Politische Bildung ja – aber nicht staatlich gelenkt

Ich teile die Überzeugung, dass politische Bildung wichtig ist. Demokratie lebt davon, dass Menschen sich einbringen, kritisch denken und Verantwortung übernehmen. Doch mit dem Positionspapier zur politischen Bildung überschreitet der LCH eine rote Linie: Wenn die Schule zur Instanz wird, die Kinder «zu mündigen Bürgern erziehen» soll, stellt sich die Frage, wer definiert, was das genau heisst – und wer bestimmt, was ein «richtiger» oder «falscher» politischer Standpunkt ist?
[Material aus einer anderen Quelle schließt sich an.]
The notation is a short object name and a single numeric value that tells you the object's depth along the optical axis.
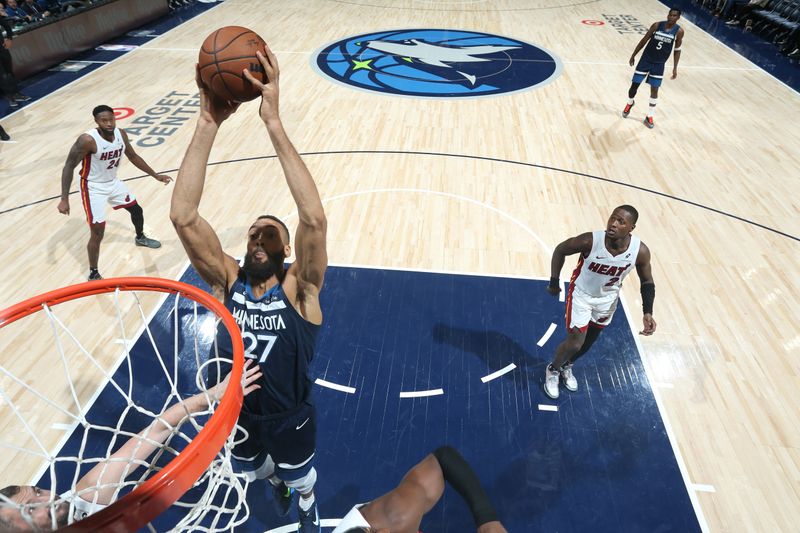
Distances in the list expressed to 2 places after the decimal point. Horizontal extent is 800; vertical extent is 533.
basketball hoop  1.48
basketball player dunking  2.03
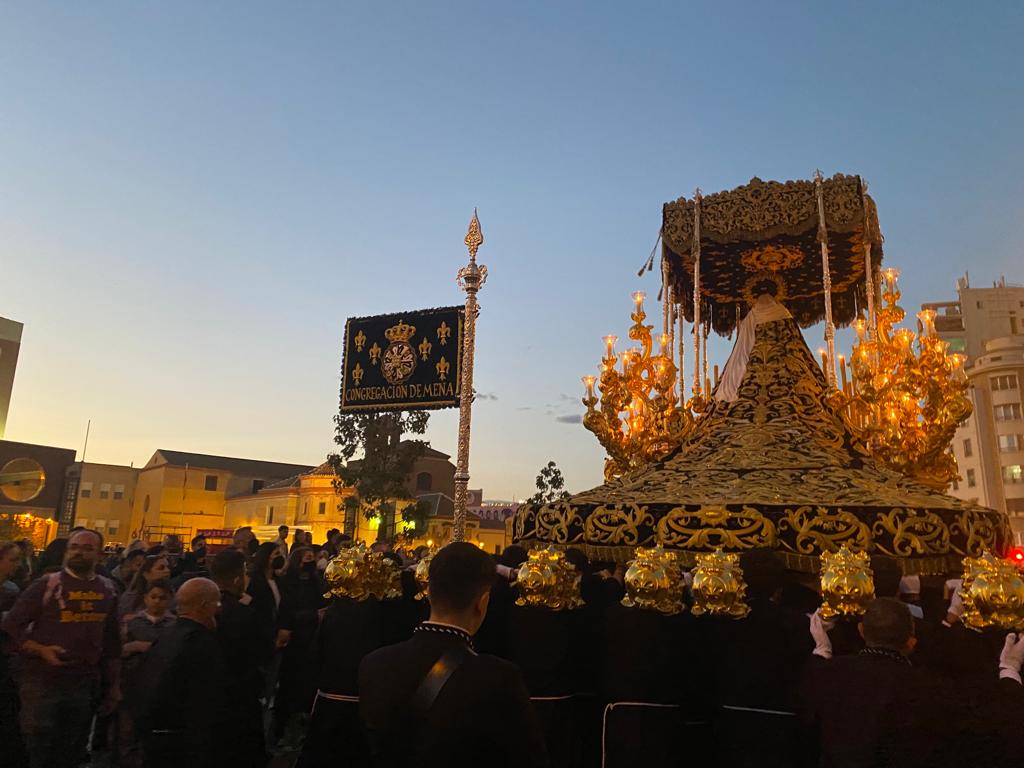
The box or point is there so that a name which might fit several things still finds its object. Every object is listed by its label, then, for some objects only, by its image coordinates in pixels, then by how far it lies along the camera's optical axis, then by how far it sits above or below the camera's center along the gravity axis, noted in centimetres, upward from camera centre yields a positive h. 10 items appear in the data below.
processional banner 915 +223
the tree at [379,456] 2717 +276
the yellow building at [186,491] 5131 +236
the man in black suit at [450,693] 205 -49
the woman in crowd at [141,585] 552 -56
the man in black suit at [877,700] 213 -54
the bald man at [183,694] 340 -84
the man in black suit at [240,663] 364 -80
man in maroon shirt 457 -88
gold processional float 409 +104
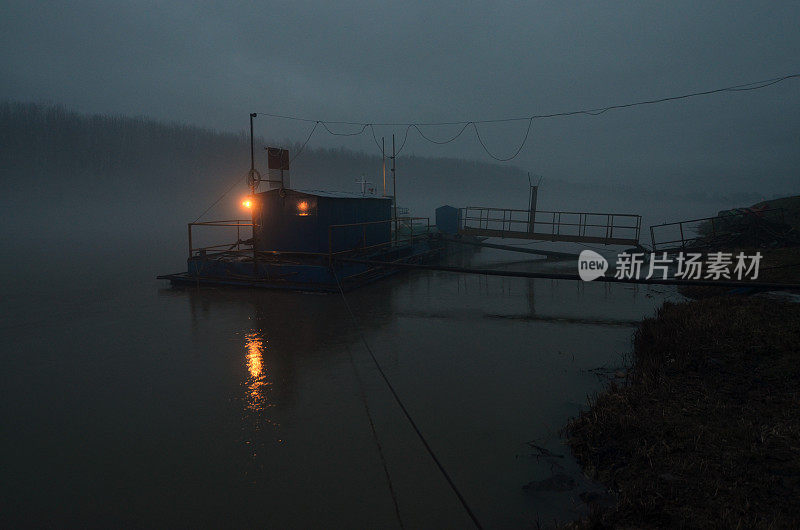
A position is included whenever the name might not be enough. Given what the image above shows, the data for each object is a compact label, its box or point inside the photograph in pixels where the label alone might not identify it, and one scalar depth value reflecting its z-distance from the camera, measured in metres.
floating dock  20.47
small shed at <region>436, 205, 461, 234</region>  35.78
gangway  30.12
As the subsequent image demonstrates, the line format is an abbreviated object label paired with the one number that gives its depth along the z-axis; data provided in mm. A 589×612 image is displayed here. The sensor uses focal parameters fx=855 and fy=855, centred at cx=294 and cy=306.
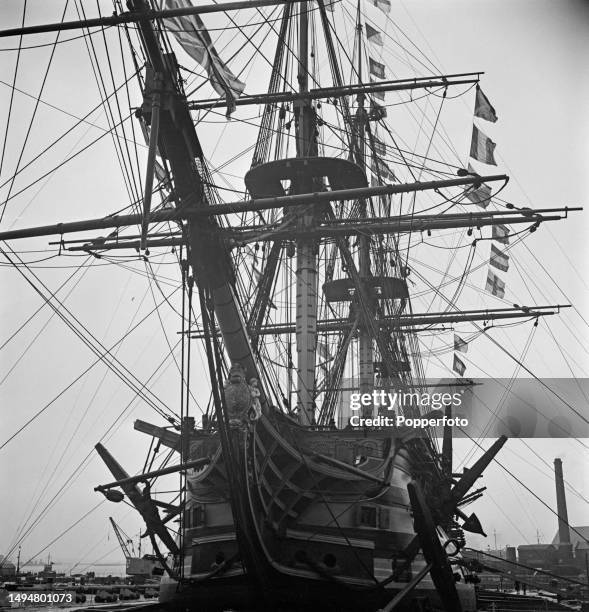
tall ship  14414
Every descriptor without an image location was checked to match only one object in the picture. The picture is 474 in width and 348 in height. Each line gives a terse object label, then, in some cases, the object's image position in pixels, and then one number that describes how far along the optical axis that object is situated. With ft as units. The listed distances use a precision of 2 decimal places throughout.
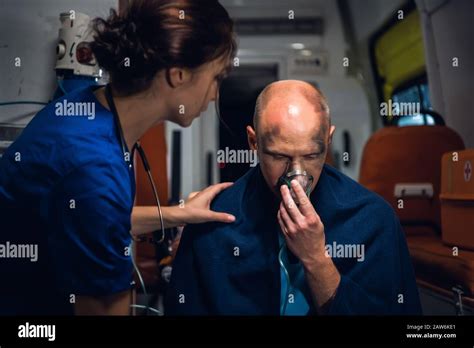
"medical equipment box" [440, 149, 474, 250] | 3.92
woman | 2.76
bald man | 3.15
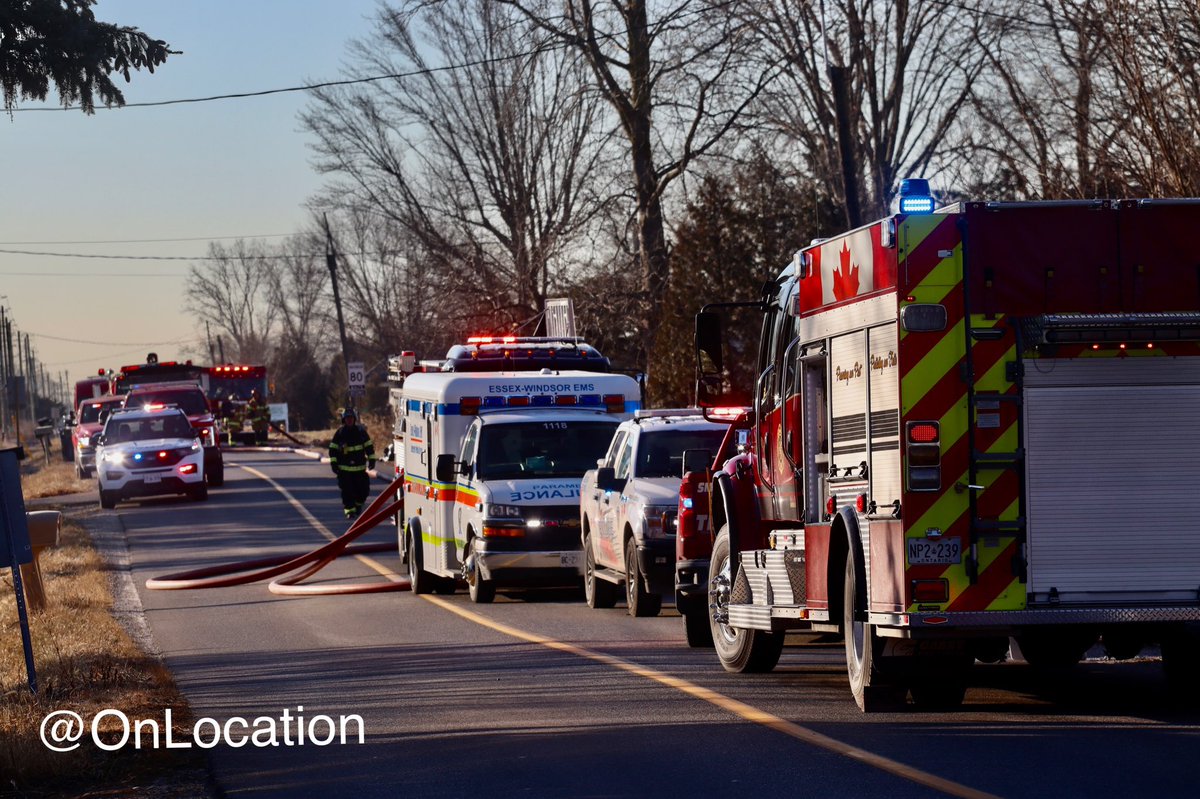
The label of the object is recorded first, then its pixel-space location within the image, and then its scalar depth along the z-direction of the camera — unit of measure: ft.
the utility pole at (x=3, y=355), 376.07
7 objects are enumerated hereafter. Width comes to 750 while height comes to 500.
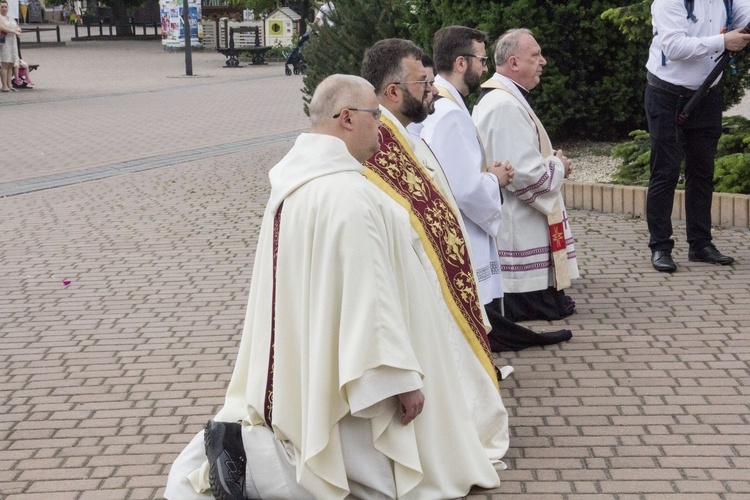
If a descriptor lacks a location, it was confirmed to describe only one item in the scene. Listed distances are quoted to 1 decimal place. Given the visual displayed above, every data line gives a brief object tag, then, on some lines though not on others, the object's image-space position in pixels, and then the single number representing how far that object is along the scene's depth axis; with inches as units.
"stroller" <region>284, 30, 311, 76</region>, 1063.6
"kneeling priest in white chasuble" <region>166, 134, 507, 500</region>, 149.3
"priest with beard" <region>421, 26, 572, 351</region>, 220.1
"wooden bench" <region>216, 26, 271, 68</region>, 1239.9
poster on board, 1459.2
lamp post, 1068.0
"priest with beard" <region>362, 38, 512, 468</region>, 178.5
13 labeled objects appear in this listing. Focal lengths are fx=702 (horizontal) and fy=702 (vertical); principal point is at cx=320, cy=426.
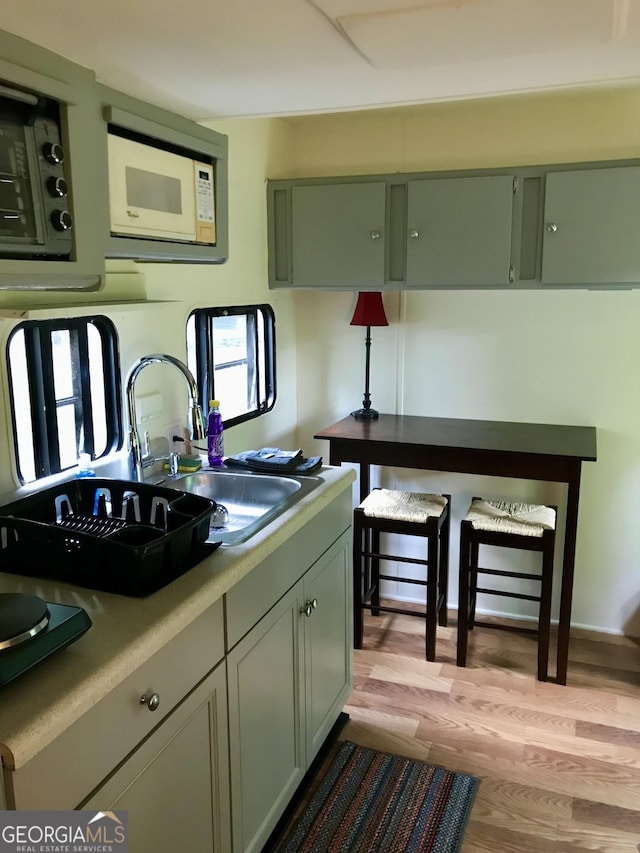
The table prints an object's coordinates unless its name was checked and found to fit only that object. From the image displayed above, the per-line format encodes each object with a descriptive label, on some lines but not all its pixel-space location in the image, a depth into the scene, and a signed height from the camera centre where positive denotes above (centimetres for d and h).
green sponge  240 -53
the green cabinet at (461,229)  278 +33
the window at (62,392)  196 -25
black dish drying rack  146 -51
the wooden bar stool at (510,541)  291 -96
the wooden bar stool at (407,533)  305 -99
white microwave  153 +27
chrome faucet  204 -29
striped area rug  213 -159
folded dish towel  235 -51
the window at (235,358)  282 -21
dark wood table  285 -58
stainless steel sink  225 -59
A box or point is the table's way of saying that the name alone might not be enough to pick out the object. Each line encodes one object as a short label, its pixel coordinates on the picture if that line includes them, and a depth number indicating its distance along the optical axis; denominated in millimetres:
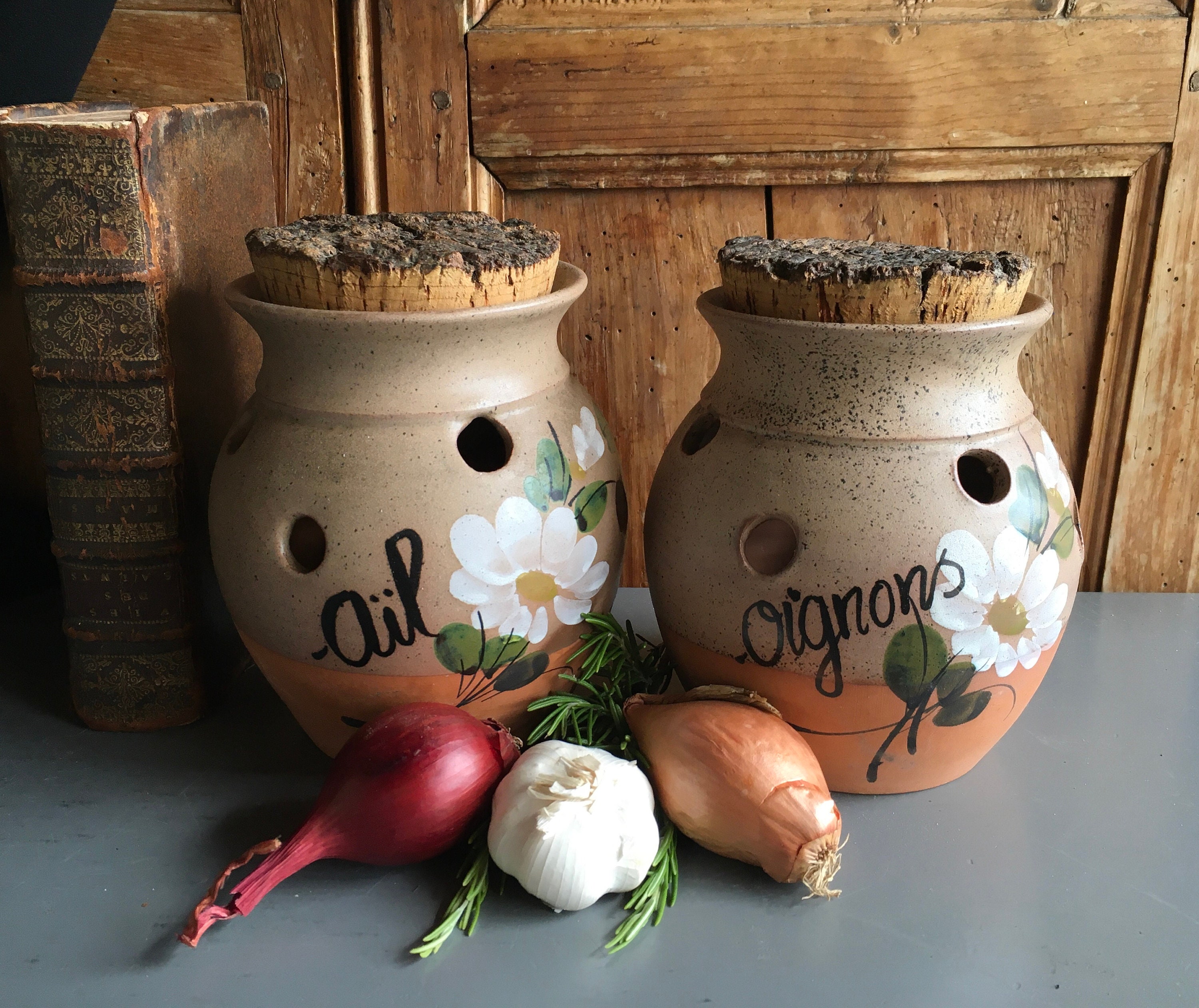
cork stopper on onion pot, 700
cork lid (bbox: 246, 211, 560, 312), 722
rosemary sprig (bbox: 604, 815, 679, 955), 692
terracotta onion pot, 718
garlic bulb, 690
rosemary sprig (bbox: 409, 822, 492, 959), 683
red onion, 713
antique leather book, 793
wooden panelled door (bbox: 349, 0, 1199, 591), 1011
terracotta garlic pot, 748
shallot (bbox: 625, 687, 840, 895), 704
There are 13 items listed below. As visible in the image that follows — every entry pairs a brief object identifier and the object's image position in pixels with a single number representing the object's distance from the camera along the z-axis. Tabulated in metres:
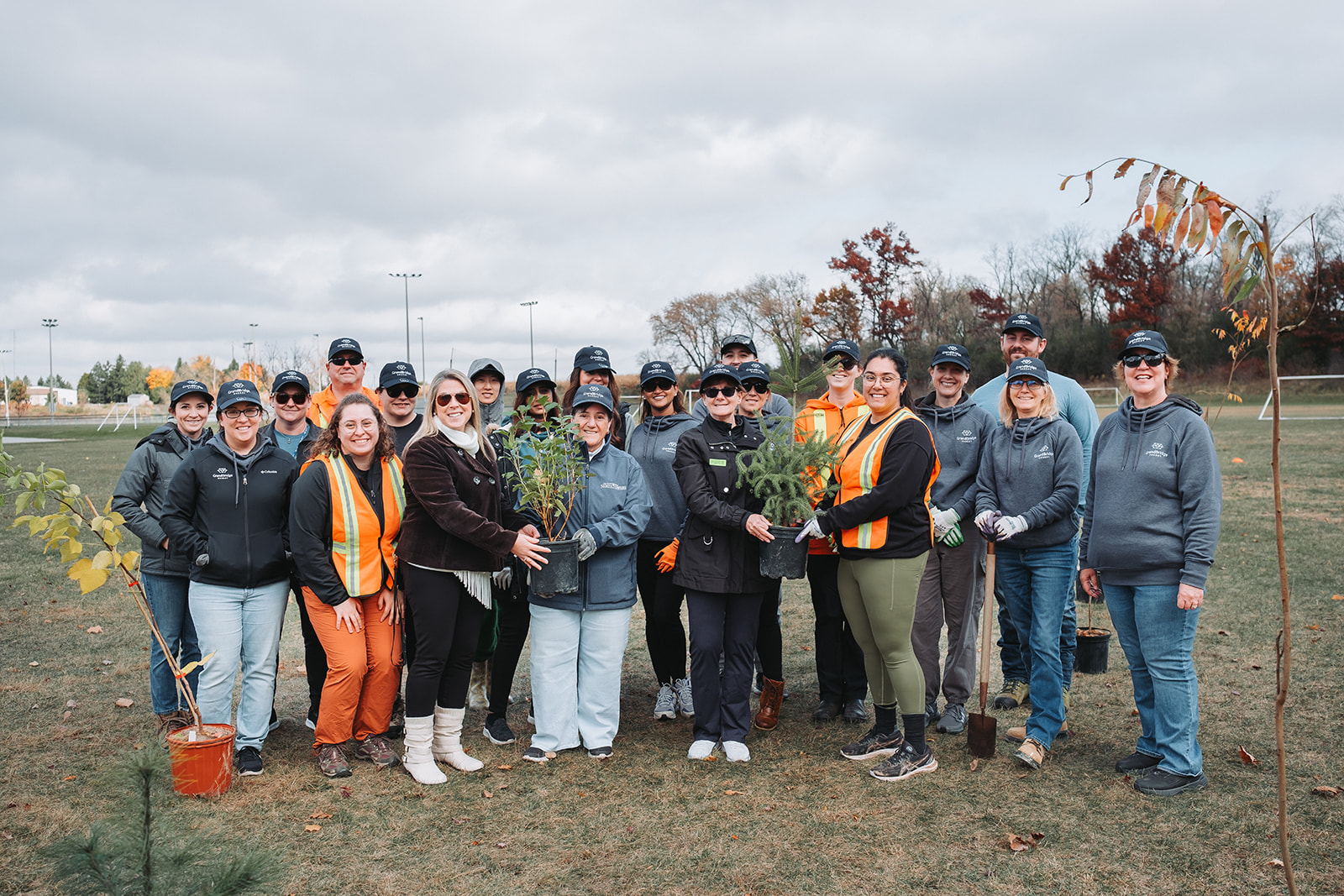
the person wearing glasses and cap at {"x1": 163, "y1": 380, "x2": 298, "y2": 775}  4.55
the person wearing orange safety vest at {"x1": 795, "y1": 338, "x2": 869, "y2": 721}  5.50
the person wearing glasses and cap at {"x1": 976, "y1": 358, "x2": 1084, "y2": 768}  4.75
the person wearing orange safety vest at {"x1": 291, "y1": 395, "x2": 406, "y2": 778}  4.54
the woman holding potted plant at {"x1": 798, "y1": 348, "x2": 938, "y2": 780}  4.55
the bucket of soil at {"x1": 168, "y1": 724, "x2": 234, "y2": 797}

Dass Jugendliche wenig Vertrauen in die Politik haben, ist kein Beweis für ein Bildungsdefizit, sondern vielmehr ein Hinweis darauf, dass Politik glaubwürdiger, nachvollziehbarer und bürgernäher werden muss. Wer diese Skepsis mit der Gefahr «autoritärer Denkweisen» gleichsetzt, ignoriert die berechtigten Fragen und Sorgen junger Menschen – und verkennt, dass kritisches Denken auch heisst, sich nicht einfach mit dem Bestehenden zufriedenzugeben.

Die Forderung, politische Bildung auf allen Schulstufen zu stärken und fest im Lehrplan zu verankern, erscheint mir problematisch. Die Schule soll ein Ort des Lernens sein – nicht der politischen Erziehung. Die Verantwortung für die politische Sozialisation liegt in erster Linie bei den Eltern und der Gesellschaft insgesamt.

Zudem betont der LCH die Notwendigkeit, demokratische und humanistische Werte zu vermitteln, während die Schule gleichzeitig parteipolitisch und religiös neutral bleiben soll. Diese Balance zu halten ist anspruchsvoll – und birgt die Gefahr, dass Lehrpersonen unbeabsichtigt ihre eigenen Ansichten einbringen und so die Meinungsbildung der Schülerinnen und Schüler beeinflussen.

Die Förderung von Medienkompetenz und kritischem Denken ist zweifellos wichtig. Aber genau das darf nicht dazu führen, dass bestimmte politische Haltungen bevorzugt und andere marginalisiert werden. Einseitige Darstellungen oder die Kanalisierung von Meinungen dürfen im Bildungswesen keinen Platz haben.

Ich bin überzeugt: Politische Bildung muss mit grösster Zurückhaltung und unter strikter Wahrung der Neutralität erfolgen. Es darf nicht der Eindruck entstehen, dass der Staat unsere Kinder in eine bestimmte politische Richtung erziehen will. Die Schule soll ein Ort sein, an dem Wissen vermittelt und junge Menschen dazu befähigt werden, sich eigenständig, kritisch und vielseitig mit den Themen unserer Zeit auseinanderzusetzen – in der Politik genauso wie in allen anderen Lebensbereichen.